Selection =>
A Song of Experience advising: keep your innocence, your capacity for learning & wonder.
There’s not one goal. There are many. Each voyager has his/her own ports of call.
Hope the voyage is long. When you put out you never know if you’re coming back. Anything can happen to you. But whether it’s a long trip or a short one the point is to have a meaningful journey.
Don’t expect anything. Be open to everything. Don’t count success by material riches. That’s the wrong way to go about it. Or if you insist go ahead & see what happens. See how happy it makes you. You can stay in your room & never go anywhere, never love anyone or anything.
Be vigorous in your efforts. Don’t worry. Shed fear. If you obsess on monsters & supernatural types who consider themselves your enemy then you just might find they pounce on you, hit you upside the head, bite you on the ass. You don’t need that, do you?
Be worthy of yourself in thought & deed.

Dataset content =>
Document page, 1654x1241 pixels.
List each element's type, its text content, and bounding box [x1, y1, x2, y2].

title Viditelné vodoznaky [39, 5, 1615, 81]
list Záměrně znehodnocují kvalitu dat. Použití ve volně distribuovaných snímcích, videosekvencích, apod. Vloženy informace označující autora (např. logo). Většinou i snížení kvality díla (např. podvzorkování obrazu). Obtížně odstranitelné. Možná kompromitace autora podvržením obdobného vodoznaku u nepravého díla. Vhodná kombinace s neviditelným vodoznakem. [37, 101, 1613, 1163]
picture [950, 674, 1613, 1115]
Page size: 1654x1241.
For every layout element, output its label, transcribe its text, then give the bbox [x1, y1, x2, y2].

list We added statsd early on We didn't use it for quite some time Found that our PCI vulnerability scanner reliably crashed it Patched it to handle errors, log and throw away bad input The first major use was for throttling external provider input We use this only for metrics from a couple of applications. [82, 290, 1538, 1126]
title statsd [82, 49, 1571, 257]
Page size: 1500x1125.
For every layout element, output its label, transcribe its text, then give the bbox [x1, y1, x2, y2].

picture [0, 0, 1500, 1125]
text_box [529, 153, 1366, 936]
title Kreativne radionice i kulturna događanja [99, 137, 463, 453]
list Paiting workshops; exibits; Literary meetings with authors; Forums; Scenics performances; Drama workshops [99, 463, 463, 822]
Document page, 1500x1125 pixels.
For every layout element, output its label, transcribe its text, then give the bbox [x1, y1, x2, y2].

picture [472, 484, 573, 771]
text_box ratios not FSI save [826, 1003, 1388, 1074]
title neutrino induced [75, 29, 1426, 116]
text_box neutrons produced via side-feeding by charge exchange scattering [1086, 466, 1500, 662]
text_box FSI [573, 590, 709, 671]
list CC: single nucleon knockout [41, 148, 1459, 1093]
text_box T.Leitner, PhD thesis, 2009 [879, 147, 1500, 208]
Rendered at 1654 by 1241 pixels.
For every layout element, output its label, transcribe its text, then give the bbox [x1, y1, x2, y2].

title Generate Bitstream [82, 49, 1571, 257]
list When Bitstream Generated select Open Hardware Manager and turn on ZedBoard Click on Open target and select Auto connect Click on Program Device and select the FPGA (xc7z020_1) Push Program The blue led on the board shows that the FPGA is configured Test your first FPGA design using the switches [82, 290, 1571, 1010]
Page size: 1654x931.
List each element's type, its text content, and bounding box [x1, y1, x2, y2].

Task to complete => Extract the section of the voyage passage that begins at the words "A Song of Experience" and stops after "ports of call.". The records play no part here.

Response to the task =>
A Song of Experience advising: keep your innocence, your capacity for learning & wonder.
There’s not one goal. There are many. Each voyager has his/her own ports of call.